We’ve tailored DOWSIL™ VE Series silicone optical bonding materials to meet your needs for cost, packaging, and a wide range of attributes – many of which are specific to optically clear resin (OCR) applications.

• High optical transparency

• High thermal stability

• Stable to UV degradation

Our DOWSIL™ VE Series bonding materials – which offer the inherent benefits of silicone – are available with a broad range of viscosities and mechanical properties. These materials provide:

• Good yellowing resistance under use conditions

• Good elongation

• Aging reliability

• Low modulus (to eliminate the mura effect)
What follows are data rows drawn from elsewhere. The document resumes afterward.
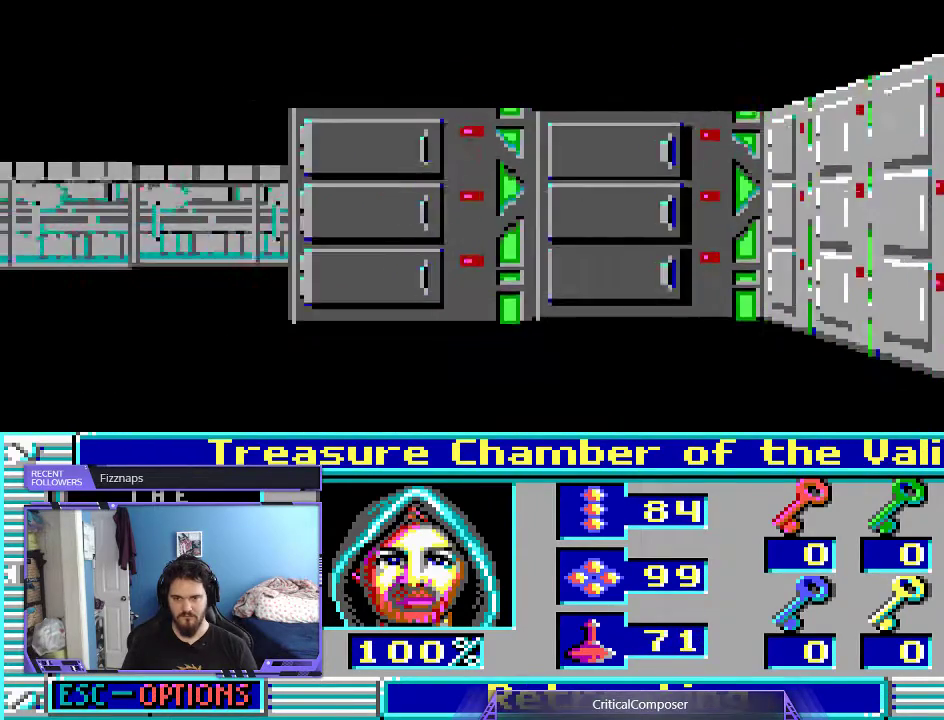
{"buttons": ["L2"]}
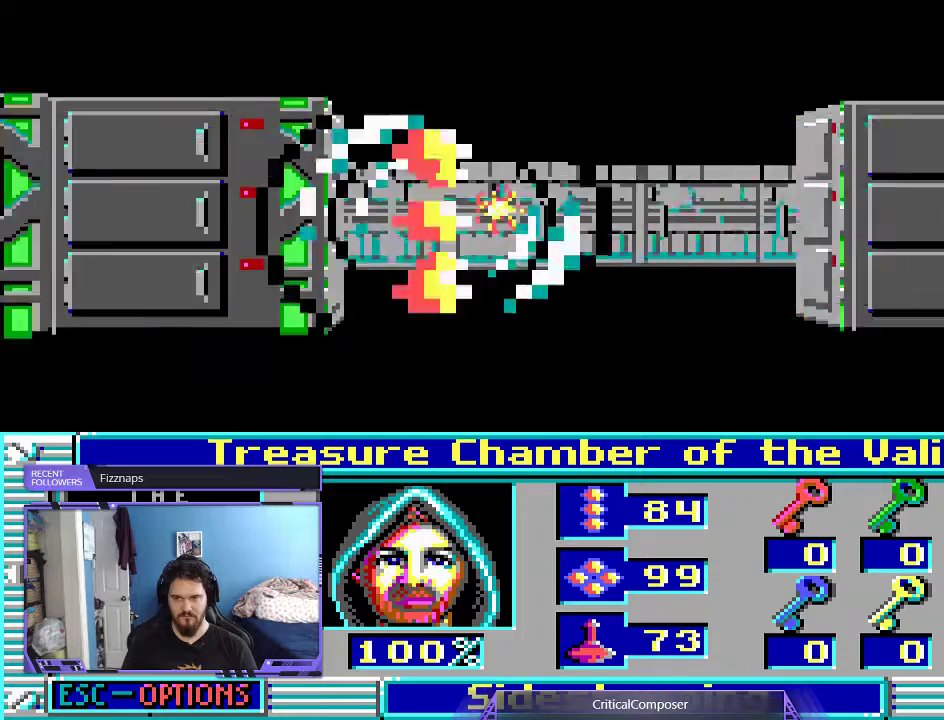
{"buttons": ["L2", "DPAD_UP"], "events": [[100, "DPAD_UP", "down"]]}
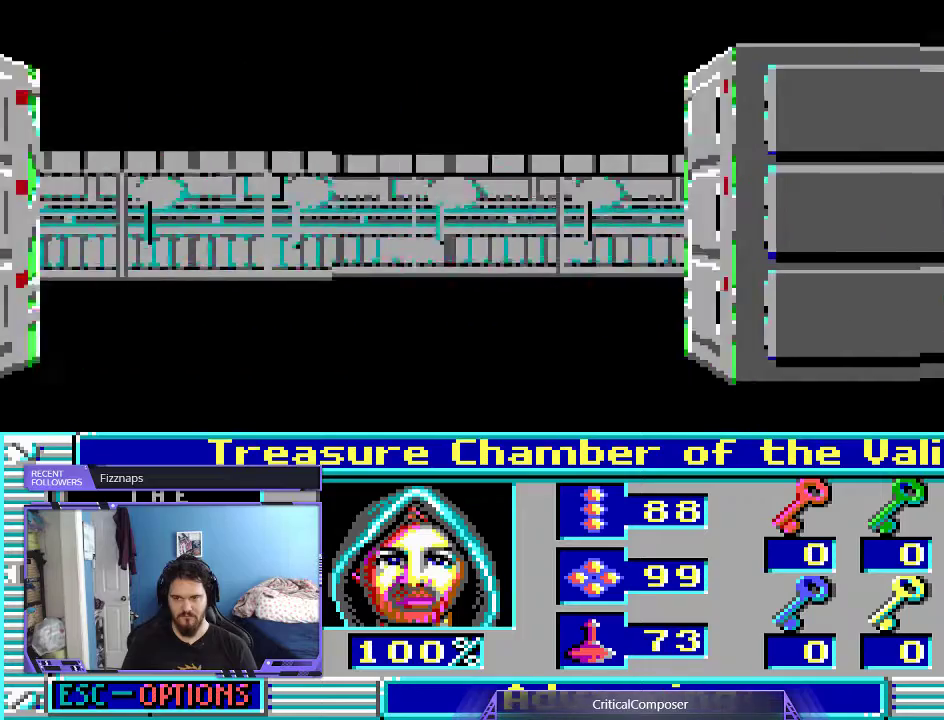
{"buttons": []}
• Choices for adhesion, hardness, viscosity, and refractive index

• A range of cure times and cure technologies

Potential uses and applications • Automotive displays

• Consumer displays requiring reliability in harsh conditions, such as micro/mini LED displays

DOWSIL™ VE Series silicone optical bonding for displays

Applications for optical bonding

Cover window (glass or plastic)

Touch sensor Display cell/panel

DOWSIL™ VE Series optical bonding material

Benefits of optical bonding • Improved viewing experience and readability

• Increased display ruggedness

• Extended display product life

Unlike most displays, those used in automotive interiors endure harsh environmental conditions, including extreme temperatures, high humidity, and prolonged UV exposure. They consequently demand more robust adhesive materials that still support simple, cost-effective processing.

The DOWSIL™ VE Series offers UV cure, UV/thermal dual- cure and thermal-cure systems. These solutions are silicone-based optically clear resins that reliably bond a variety of cover window materials – including glass, PMMA, and PC – to automotive LCD display modules. Their excellent optical properties help displays deliver superb performance properties, such as high transmittance, low haze, minimal yellowing, and superior reliability under common automotive environment test conditions.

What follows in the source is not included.